*** Opening of PROVIDED DATA ***

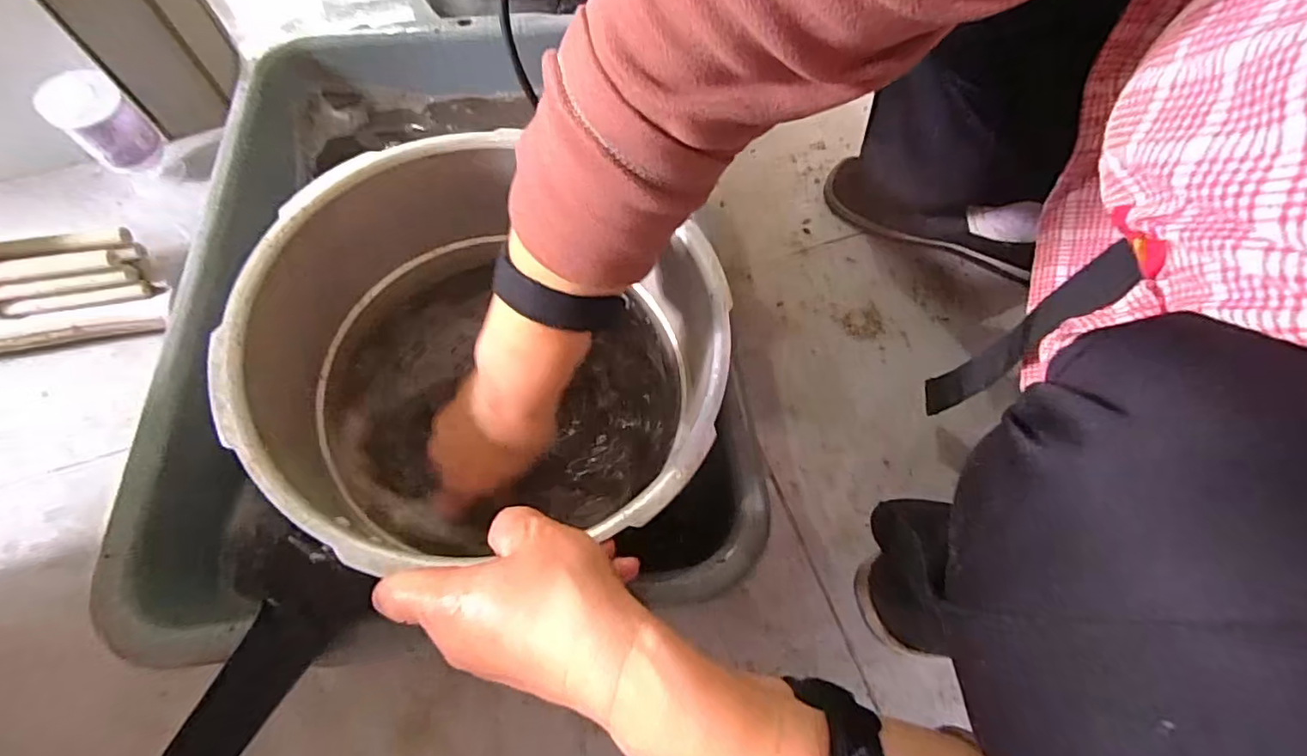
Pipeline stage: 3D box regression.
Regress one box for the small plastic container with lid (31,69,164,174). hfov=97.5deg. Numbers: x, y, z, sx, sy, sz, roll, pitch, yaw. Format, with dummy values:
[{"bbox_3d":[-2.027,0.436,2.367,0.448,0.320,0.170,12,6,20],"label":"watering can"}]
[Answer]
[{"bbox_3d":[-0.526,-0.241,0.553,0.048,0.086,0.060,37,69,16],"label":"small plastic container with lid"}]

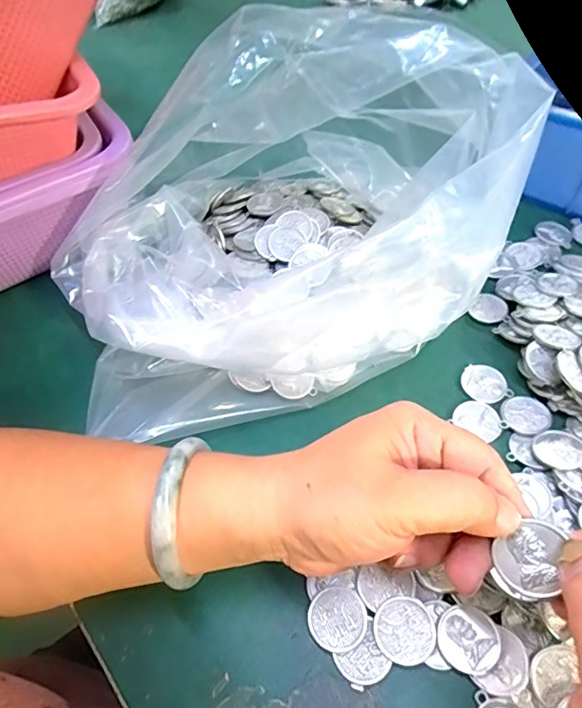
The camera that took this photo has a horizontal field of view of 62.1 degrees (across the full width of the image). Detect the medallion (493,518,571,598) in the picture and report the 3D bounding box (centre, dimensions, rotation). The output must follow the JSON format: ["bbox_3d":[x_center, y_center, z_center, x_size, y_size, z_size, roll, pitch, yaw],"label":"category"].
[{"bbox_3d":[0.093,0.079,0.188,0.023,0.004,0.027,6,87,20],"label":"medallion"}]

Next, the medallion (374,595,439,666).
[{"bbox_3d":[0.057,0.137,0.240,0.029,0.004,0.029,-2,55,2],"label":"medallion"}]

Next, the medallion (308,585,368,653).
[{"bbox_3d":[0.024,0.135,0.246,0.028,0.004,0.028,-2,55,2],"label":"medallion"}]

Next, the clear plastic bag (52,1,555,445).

*** Close of PROVIDED DATA ***
*** Opening of PROVIDED DATA ***

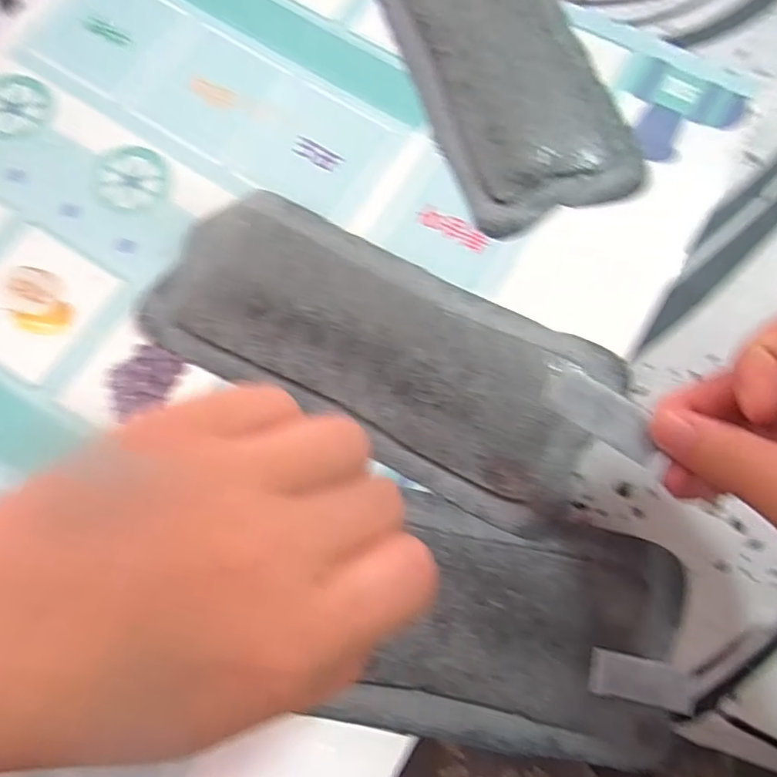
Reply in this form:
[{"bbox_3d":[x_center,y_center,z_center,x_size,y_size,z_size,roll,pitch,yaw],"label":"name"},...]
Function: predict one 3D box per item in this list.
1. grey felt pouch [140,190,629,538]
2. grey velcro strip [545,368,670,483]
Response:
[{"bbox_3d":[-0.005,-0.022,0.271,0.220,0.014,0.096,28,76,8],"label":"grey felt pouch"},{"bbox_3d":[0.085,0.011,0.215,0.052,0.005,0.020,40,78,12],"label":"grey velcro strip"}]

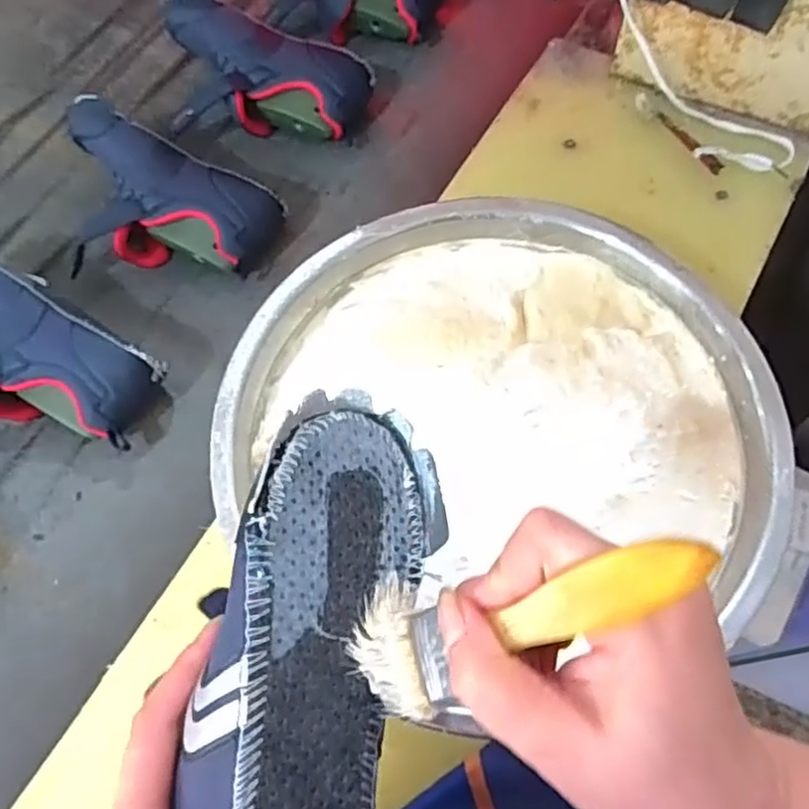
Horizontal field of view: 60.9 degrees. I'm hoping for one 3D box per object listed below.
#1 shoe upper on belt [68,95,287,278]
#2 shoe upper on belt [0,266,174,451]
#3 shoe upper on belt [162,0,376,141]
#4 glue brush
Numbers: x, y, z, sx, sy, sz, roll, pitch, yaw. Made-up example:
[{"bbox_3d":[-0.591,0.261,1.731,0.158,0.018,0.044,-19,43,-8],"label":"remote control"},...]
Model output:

*** Close of PROVIDED DATA ***
*** Opening of PROVIDED DATA ***

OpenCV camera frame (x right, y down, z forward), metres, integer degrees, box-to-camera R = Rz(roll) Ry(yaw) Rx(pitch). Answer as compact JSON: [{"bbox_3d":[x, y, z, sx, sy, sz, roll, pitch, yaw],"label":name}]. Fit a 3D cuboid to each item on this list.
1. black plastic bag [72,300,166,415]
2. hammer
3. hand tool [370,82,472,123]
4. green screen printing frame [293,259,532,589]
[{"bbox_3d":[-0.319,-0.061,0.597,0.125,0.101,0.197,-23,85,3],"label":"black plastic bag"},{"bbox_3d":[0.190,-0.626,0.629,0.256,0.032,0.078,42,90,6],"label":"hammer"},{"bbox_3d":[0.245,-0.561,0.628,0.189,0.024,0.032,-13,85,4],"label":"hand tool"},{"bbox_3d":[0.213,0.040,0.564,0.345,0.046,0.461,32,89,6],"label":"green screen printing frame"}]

*** Close of PROVIDED DATA ***

What you give back must be the stretch above, starting at the line with "OpenCV camera frame" and ending at the line with "3. hand tool [370,82,472,123]", copied exactly.

OpenCV camera frame (x right, y down, z forward), metres, integer degrees, box-to-camera R = Rz(roll) Ry(yaw) Rx(pitch). Answer as compact JSON: [{"bbox_3d":[x, y, z, sx, sy, sz, roll, pitch, yaw],"label":name}]. Fit a 3D cuboid to each item on this list.
1. black plastic bag [72,300,166,415]
2. hammer
3. hand tool [370,82,472,123]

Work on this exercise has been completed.